AIM OF THE EXERCISE: Without reproducing any picture, copy the records word for word.

ENTRIES SHOWN:

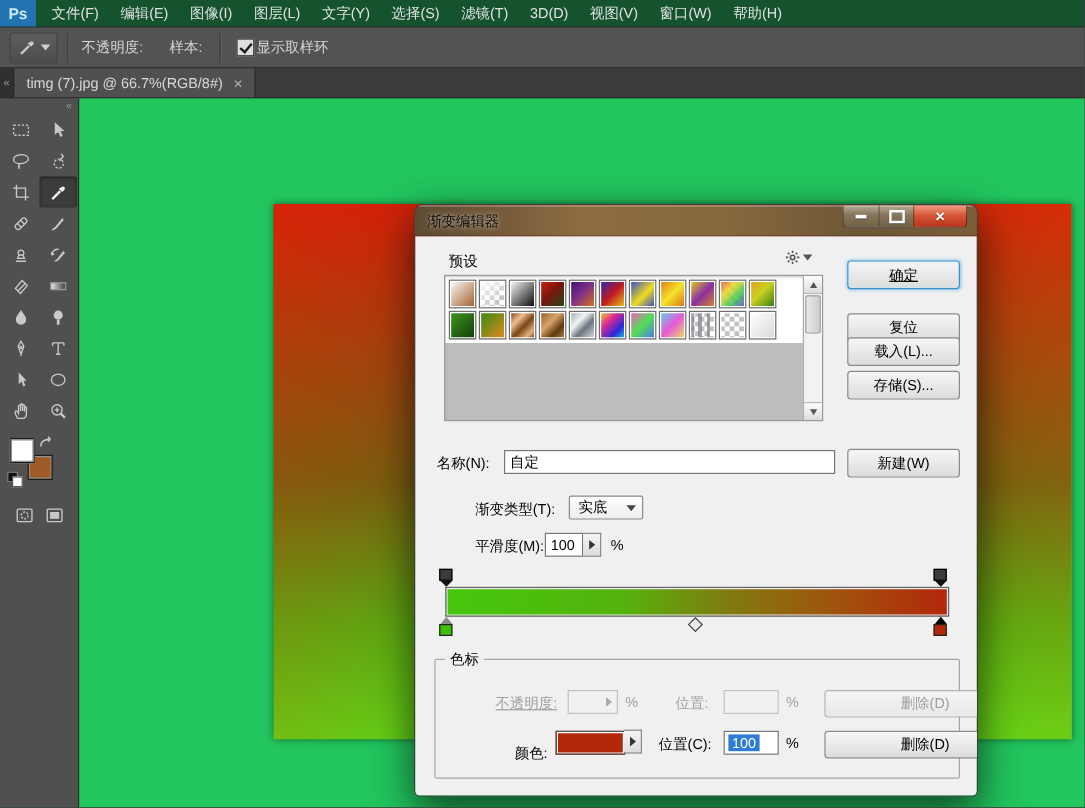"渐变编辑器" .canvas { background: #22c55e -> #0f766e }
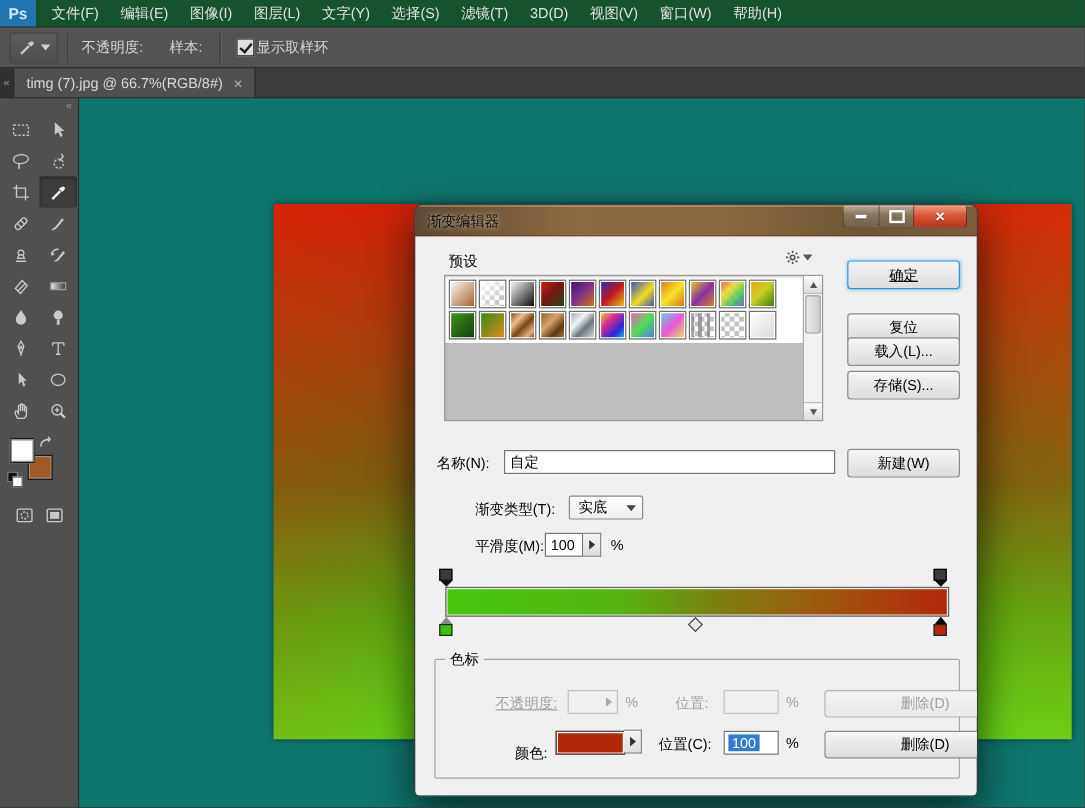"自定" input.txt-input { html: <input> -> none }
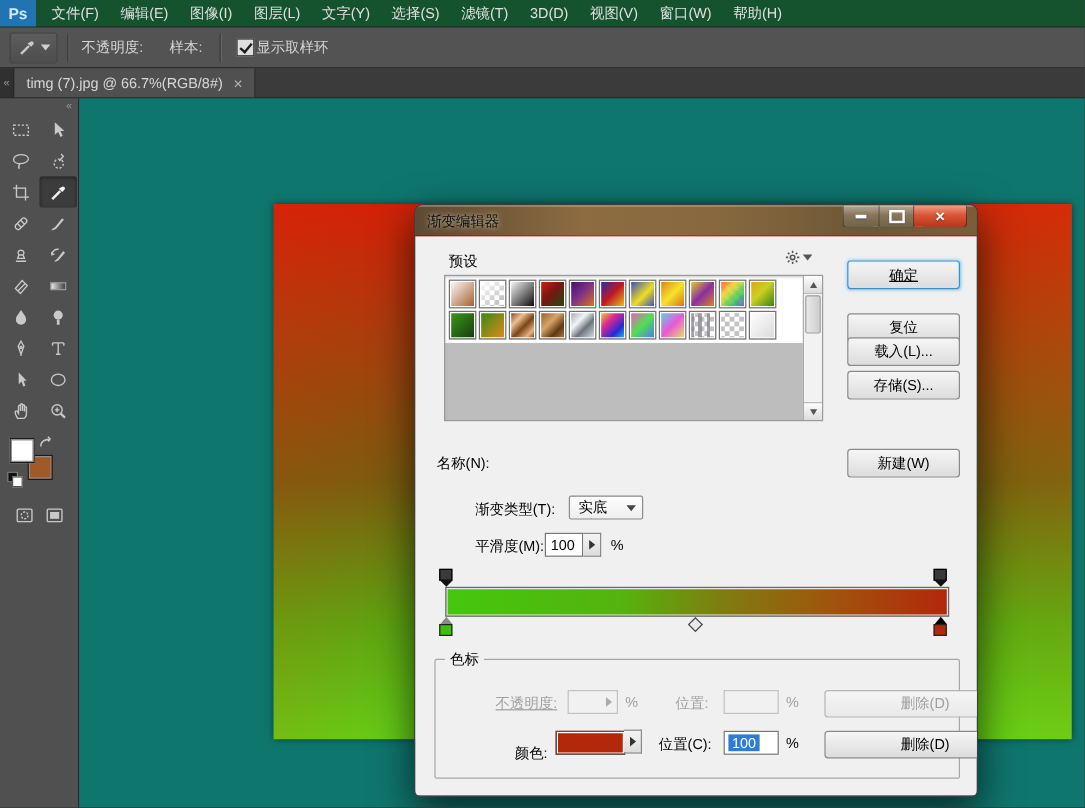"删除(D)" .dlg-btn.small { padding-left: 37px -> none }
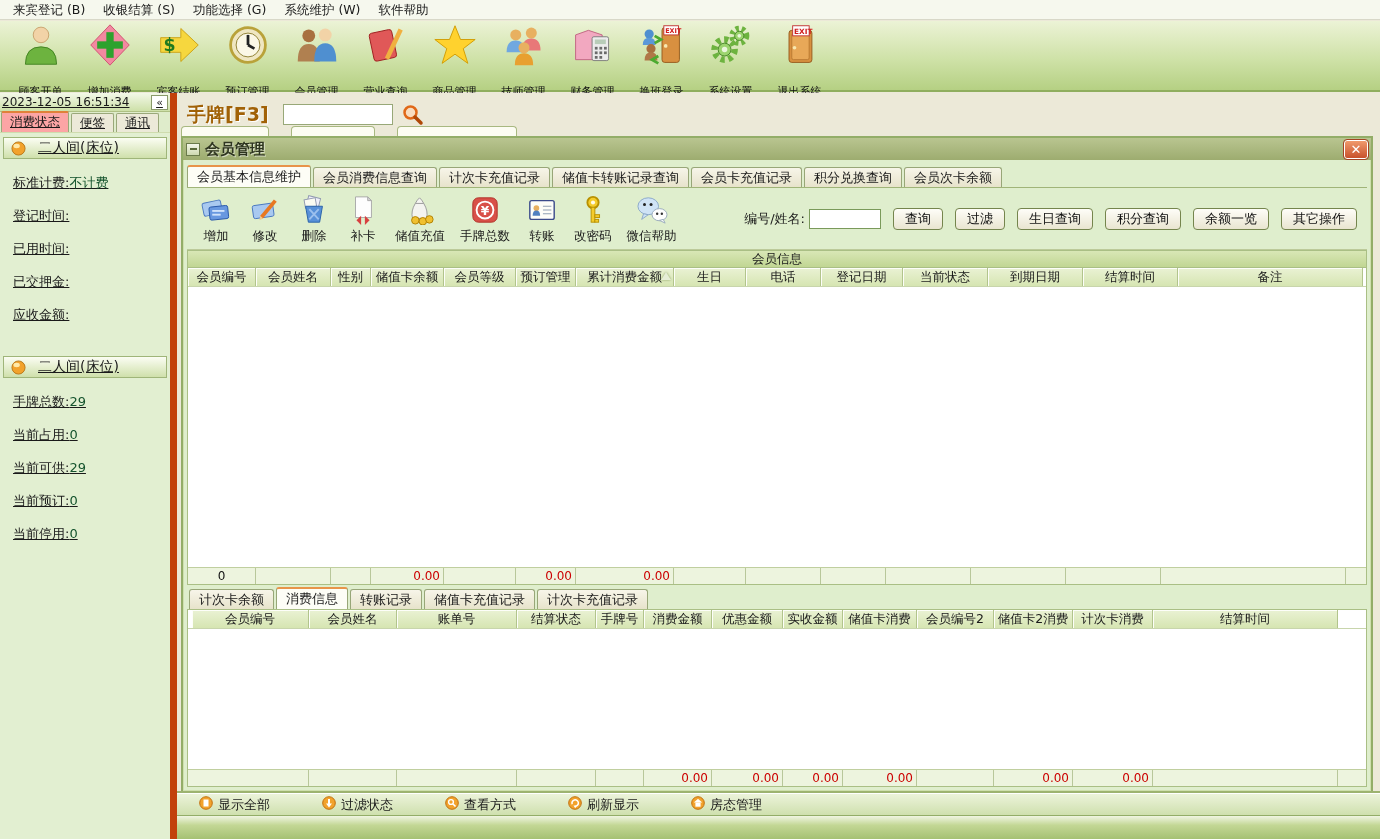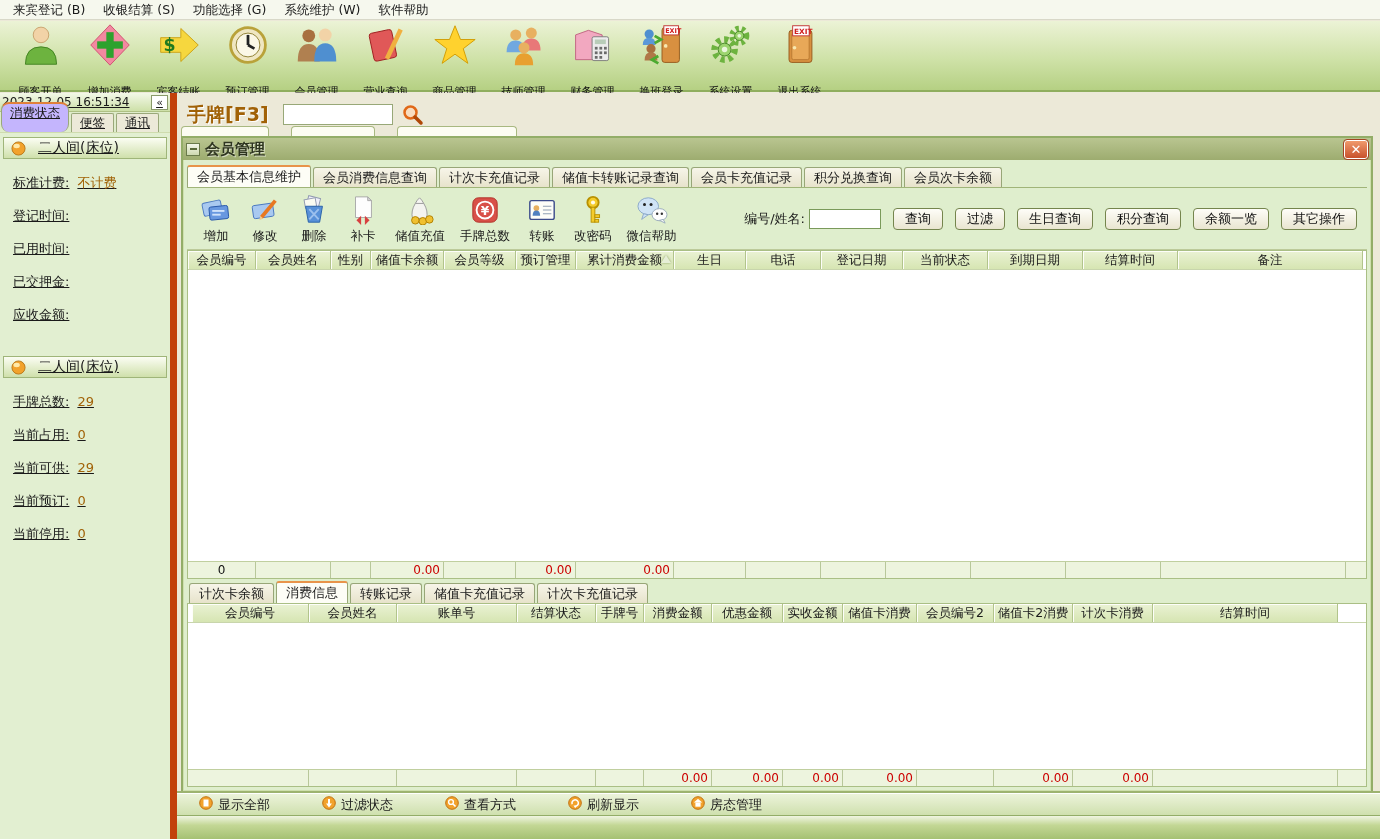"消费状态" .side-tab.active { background: #c4b5fd -> #fca5a5; border-radius: 8px -> none; height: 30px -> 21px }
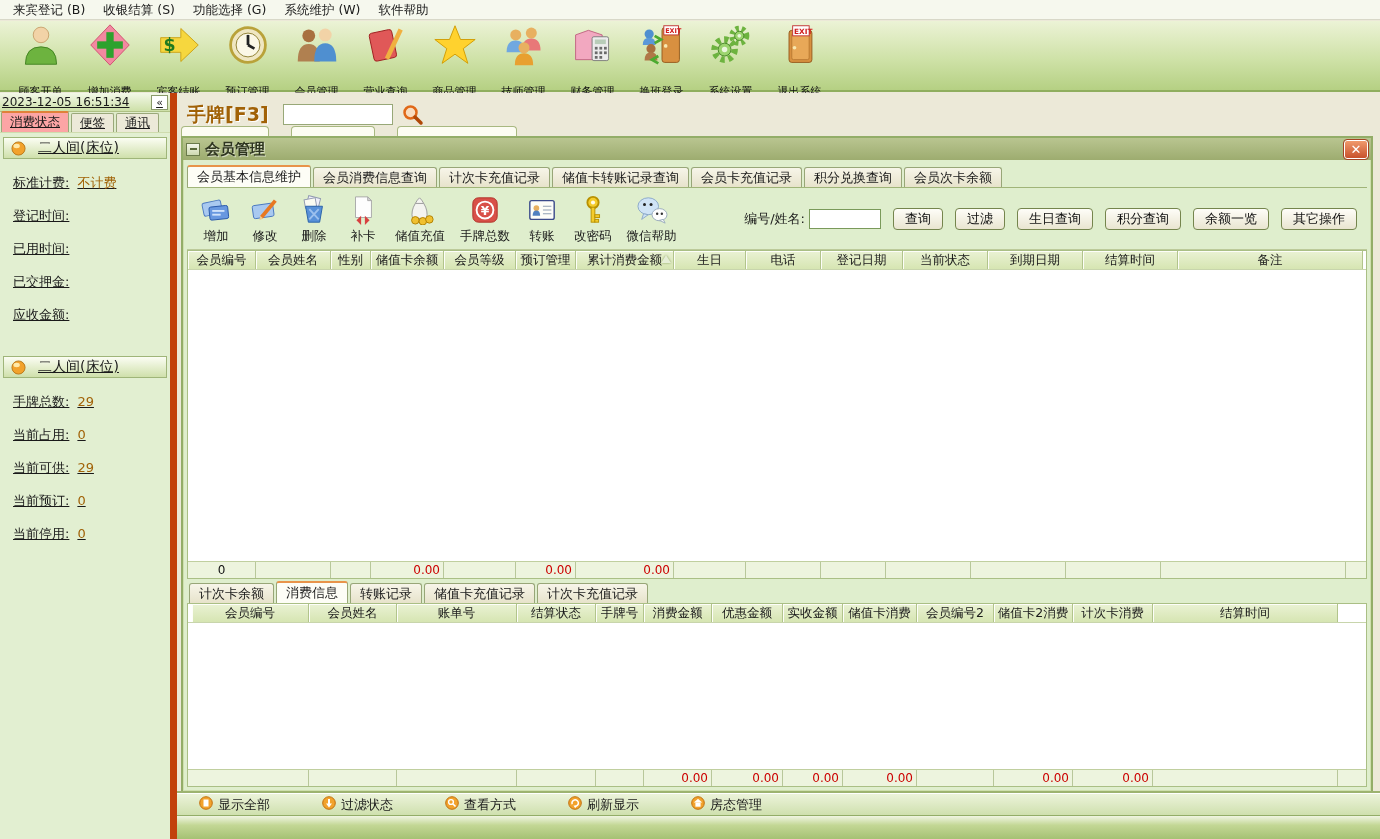"不计费" .field .val { color: #a16207 -> #14532d; margin-left: 8px -> 0 }
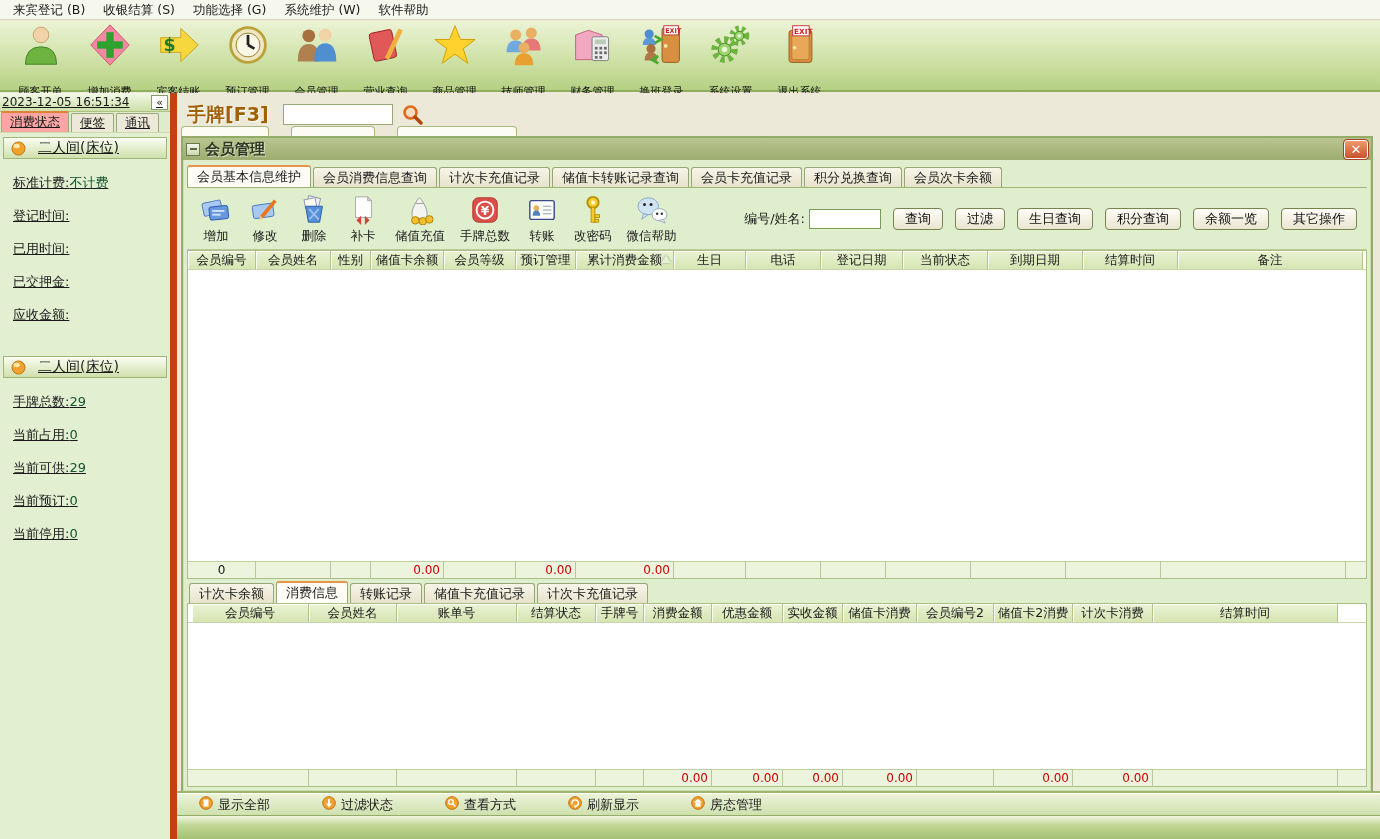"会员信息" div.info-band { html: none -> <div>会员信息</div> }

OUTPUT FOR THIS EXERCISE:
"渐变编辑器" .canvas { background: #22c55e -> #0f766e }
"自定" input.txt-input { html: <input> -> none }
"删除(D)" .dlg-btn.small { padding-left: 37px -> none }
"消费状态" .side-tab.active { background: #c4b5fd -> #fca5a5; border-radius: 8px -> none; height: 30px -> 21px }
"不计费" .field .val { color: #a16207 -> #14532d; margin-left: 8px -> 0 }
"会员信息" div.info-band { html: none -> <div>会员信息</div> }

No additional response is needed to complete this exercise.